The Group estimates that the current own funds and eligible liabilities structure of the resolution group meets the MREL requirement, as well as the new subordination requirement.

(1) This CET1 phased-in ratio includes the impact of the initial implementation of IFRS 9. In this context, the European Commission and Parliament have established temporary arrangements, which implementation is voluntary, which seek to phase-in the impact of IFRS 9 on capital ratios. BBVA has informed the supervisory board of its adherence to these arrangements.

(2) On April 1, 2019, the Official Journal of the European Union published Commission Implementing Decision (EU) 2019/536, which includes Argentina within the list of third countries and territories whose supervisory and regulatory requirements are considered equivalent for the purposes of the treatment of exposures in accordance with Regulation (EU) No. 575/2013.

32.2 Leverage ratio

The leverage ratio (LR) is a regulatory measure complementing capital designed to guarantee the soundness and financial strength of institutions in terms of indebtedness. This measurement can be used to estimate the percentage of the assets and off-balance sheet arrangements financed with Tier 1 capital, the carrying amount of the assets used in this ratio is adjusted to reflect the bank’s current or potential leverage with a given balance-sheet position (Leverage ratio exposure).

Breakdown of capital base as of December 31, 2019, 2018 and 2017, calculated according to CCR, is as follows:

Capital Base
201920182017
Tier 1 (millions of euros) (a)49,70145,94746,980
Exposure (millions of euros) (b)731,087705,299709,758
Leverage ratio (a)/(b) (percentage)6.80%6.51%6.62%

32.3 Capital management

Capital management in the BBVA Group has a twofold aim:

Maintain a level of capitalization according to the business objectives in all countries in which it operates and, simultaneously,

Maximize the return on shareholders’ funds through the efficient allocation of capital to the different units, a good management of the balance sheet and appropriate use of the various instruments forming the basis of the Group’s equity: shares, preferred securities and subordinated debt.

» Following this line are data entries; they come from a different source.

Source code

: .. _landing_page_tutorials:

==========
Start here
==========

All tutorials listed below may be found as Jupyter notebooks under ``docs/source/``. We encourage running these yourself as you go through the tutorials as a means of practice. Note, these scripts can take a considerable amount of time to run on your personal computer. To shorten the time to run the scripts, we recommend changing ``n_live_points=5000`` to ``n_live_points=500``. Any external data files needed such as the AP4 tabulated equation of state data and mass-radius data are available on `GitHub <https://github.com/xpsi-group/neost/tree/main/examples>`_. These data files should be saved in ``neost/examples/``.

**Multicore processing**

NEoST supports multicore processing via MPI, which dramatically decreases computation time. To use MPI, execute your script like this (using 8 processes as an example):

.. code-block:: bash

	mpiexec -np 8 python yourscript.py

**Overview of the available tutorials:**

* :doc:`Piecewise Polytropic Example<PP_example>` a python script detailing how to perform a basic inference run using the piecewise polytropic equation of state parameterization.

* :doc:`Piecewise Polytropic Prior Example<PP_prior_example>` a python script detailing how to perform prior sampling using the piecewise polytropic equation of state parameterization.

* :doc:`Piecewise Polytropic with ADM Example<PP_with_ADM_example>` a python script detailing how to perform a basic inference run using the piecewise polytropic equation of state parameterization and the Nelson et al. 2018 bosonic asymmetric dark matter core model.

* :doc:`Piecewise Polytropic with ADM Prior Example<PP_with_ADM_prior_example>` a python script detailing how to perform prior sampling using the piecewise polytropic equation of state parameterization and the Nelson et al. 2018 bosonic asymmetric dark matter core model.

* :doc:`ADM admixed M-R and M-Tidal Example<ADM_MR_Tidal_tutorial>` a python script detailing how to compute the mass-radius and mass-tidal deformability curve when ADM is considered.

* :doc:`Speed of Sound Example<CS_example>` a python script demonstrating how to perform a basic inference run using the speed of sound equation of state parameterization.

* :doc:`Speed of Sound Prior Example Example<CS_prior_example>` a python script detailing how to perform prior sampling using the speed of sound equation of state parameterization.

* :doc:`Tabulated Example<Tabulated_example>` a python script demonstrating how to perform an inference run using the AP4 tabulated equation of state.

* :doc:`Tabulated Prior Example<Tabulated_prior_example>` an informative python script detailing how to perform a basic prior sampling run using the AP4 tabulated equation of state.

This capital management is carried out determining the capital base and the solvency ratios established by the prudential and minimum capital requirements also have to be met for the entities subject to prudential supervision in each country.

The current regulation allows each entity to apply its own internal ratings-based (IRB) approach to risk assessment and capital management, subject to Bank of Spain approval. The BBVA Group carries out an integrated management of these risks in accordance with its internal policies and its internal capital estimation model has received the Bank of Spain’s approval for certain portfolios (see Note 7).